Both DX12 itself and games using it need more time in the incubator. It delivers, but there are still little annoyances that are out of whack.
 
Please do remember to link frametimes / 0.1% lows alongside average framerates. This isn't to detract from AMD CPUs- in general, they do very well here, but the basic reality is that the only story that average FPS tells is academic and isn't useful for describing the end-user experience alone.

Agreed. I tend to like 0.1% lows more than I like frametimes, but one of them has to be there. I'd argue that if you have to leave anything out, keep the 0.1% lows and drop the average FPS. The average is meaningless.

I'll say that single player is still important, and DICE / EA put significant effort into their single player campaigns, but if benchmarked they should be benchmarked in addition to multiplayer, not in place of it. I am with you 100% that multiplayer testing should take precedence.

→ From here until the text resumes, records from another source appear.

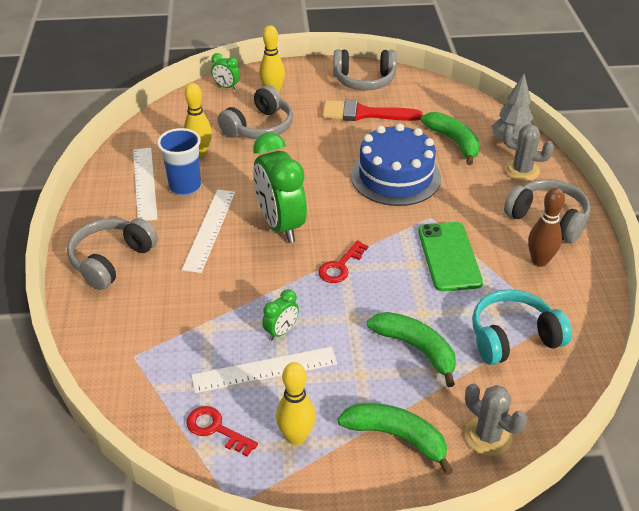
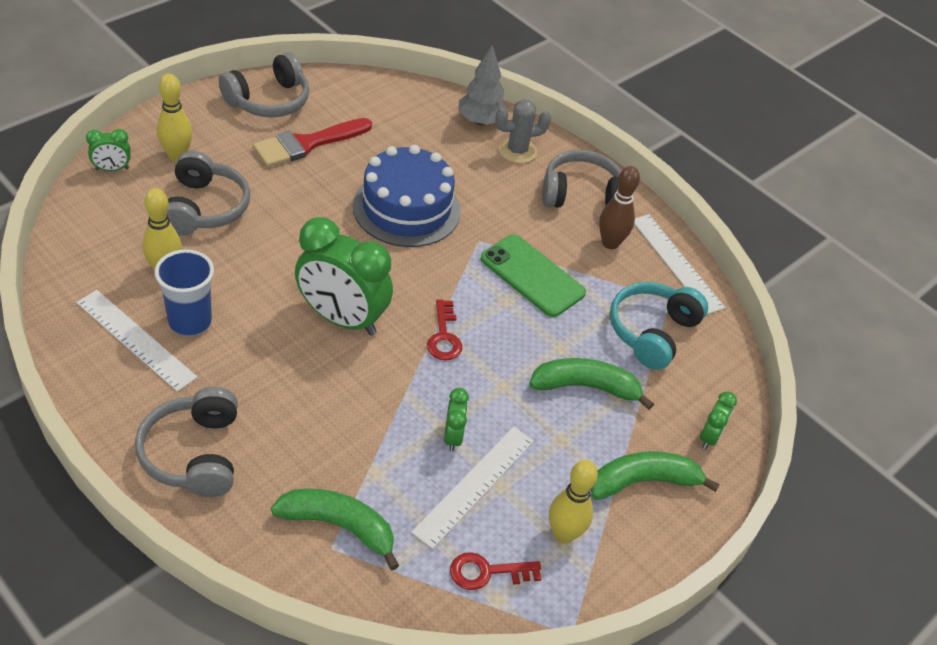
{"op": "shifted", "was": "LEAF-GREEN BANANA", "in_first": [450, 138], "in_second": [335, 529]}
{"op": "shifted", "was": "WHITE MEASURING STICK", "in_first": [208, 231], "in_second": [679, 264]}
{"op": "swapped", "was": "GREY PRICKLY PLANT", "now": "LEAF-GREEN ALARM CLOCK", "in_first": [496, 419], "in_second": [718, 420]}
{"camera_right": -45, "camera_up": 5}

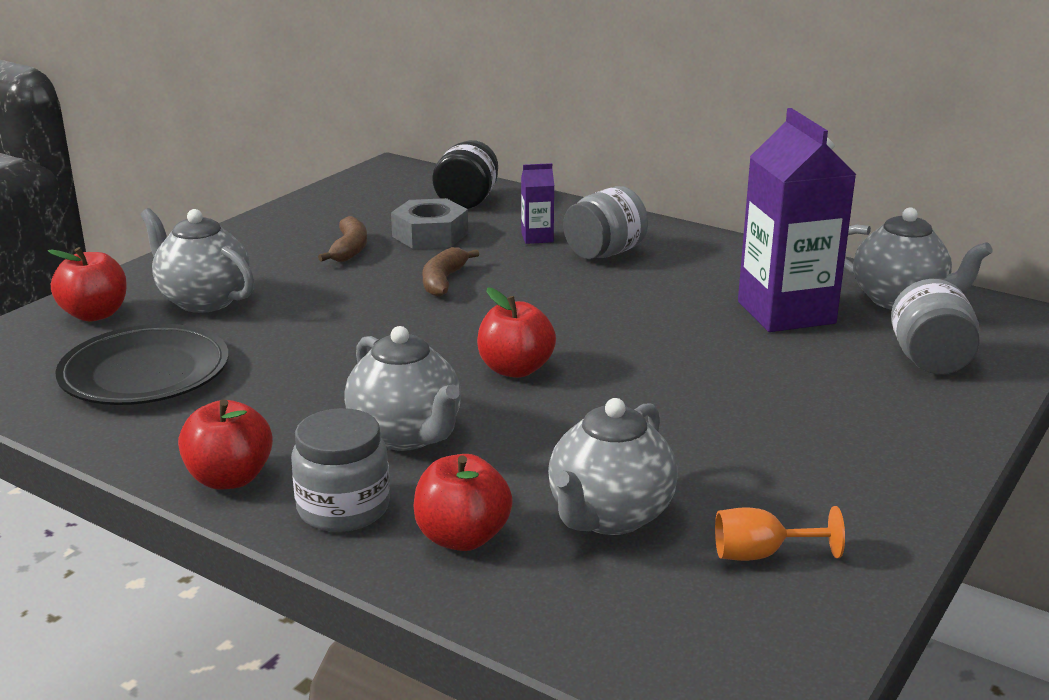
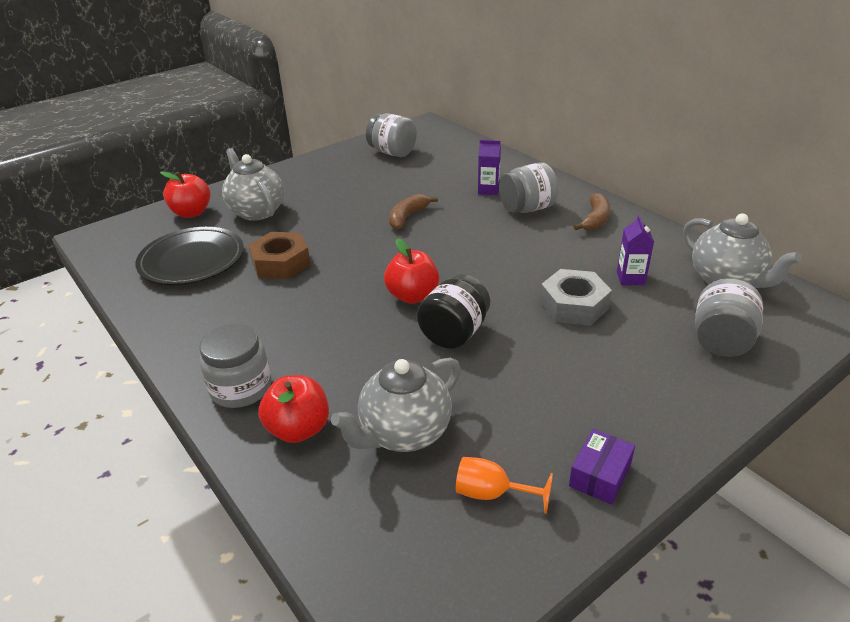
{"op": "scaled", "was": "VIOLET CARTON", "in_first": [797, 220], "in_second": [635, 250], "ratio": 0.44}
{"op": "shifted", "was": "BLACK JAR", "in_first": [465, 174], "in_second": [453, 311]}
{"op": "shifted", "was": "GREY HEX NUT", "in_first": [429, 223], "in_second": [576, 297]}
{"op": "shifted", "was": "BROWN BANANA", "in_first": [342, 239], "in_second": [591, 212]}
{"op": "gone", "was": "GREY CHINA TEAPOT", "in_first": [402, 388]}
{"op": "gone", "was": "RED APPLE", "in_first": [225, 444]}
{"op": "new", "now": "GREY JAR", "in_second": [391, 135]}
{"op": "new", "now": "BROWN HEX NUT", "in_second": [279, 255]}
{"op": "new", "now": "VIOLET PARCEL", "in_second": [602, 467]}
{"camera_right": 20, "camera_up": 10}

Well, I'm not the market. In fact, judging by how dumb I think ever streaming or watching a stream is, I'm about as different from the market as you can get these days, but I have completely stopped playing any multiplayer games. For me PC gaming is single player and single player only. I'm looking for a good story in a title, coupled with amazing graphics and sound to tie it together into an immersive experience. I really don't care about framerates that much as long as my minimums stay above 60fps (I'll take more if I can get it, but cranking up visual details is a more important way to use the finite GPU capacity to me)

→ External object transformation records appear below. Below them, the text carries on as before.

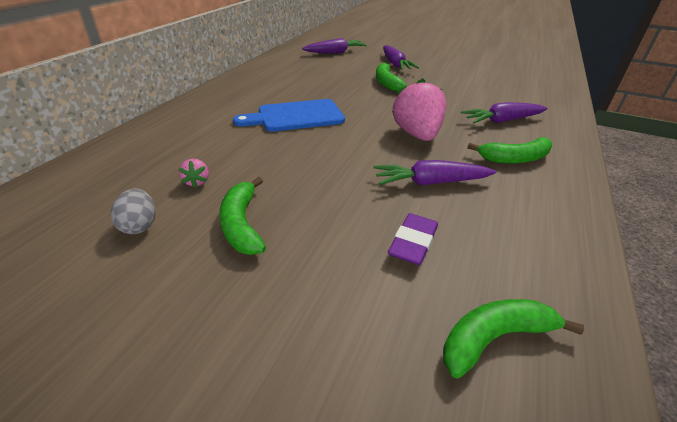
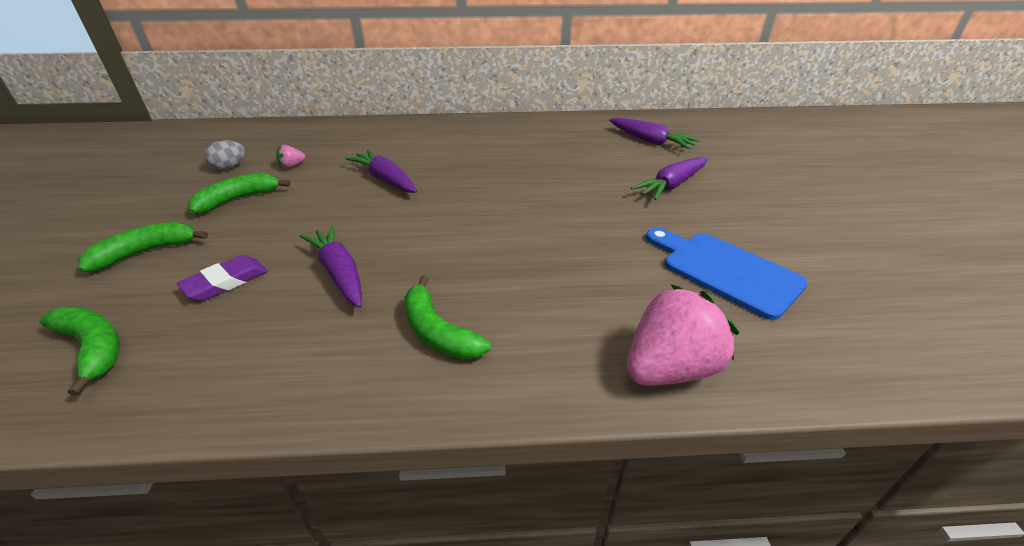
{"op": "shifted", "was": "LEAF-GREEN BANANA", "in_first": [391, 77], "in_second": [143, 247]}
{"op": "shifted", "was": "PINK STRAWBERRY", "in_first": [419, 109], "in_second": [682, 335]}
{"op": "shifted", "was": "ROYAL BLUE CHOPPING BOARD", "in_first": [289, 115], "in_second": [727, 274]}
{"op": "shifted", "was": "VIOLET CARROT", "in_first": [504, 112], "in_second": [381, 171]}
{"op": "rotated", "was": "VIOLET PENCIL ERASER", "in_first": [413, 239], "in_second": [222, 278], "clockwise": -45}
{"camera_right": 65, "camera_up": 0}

Multiplayer games have become stupid and uninteresting to me. Often unrealistic, and just full of kids spouting off at the mouth. To me what killed multiplayer gaming was a combination of games becoming silly, and automatic matchmaking and official servers. Now that official servers are ubiquitous no one is dependent on community servers anymore, and when no one is dependent on community servers they have nothing to lose by behaving like total tools.

Back before official servers existed, if you wanted to play online, you had to find a community server. It took a long time to find one you liked and once you did, you definitely didn't want to get banned from it, so you behaved,m stayed around, got to know the regulars, and it was great. Now, with official servers and automatic matchmaking, there is no policing of anything, people are total asshats all the time, no one cares about anything about becoming famous for their stream, so rather than just playing the game they are running around ad doing stupid shit for attention.

Multiplayer gaming in 2019 is completely uninteresting. It is dead to me.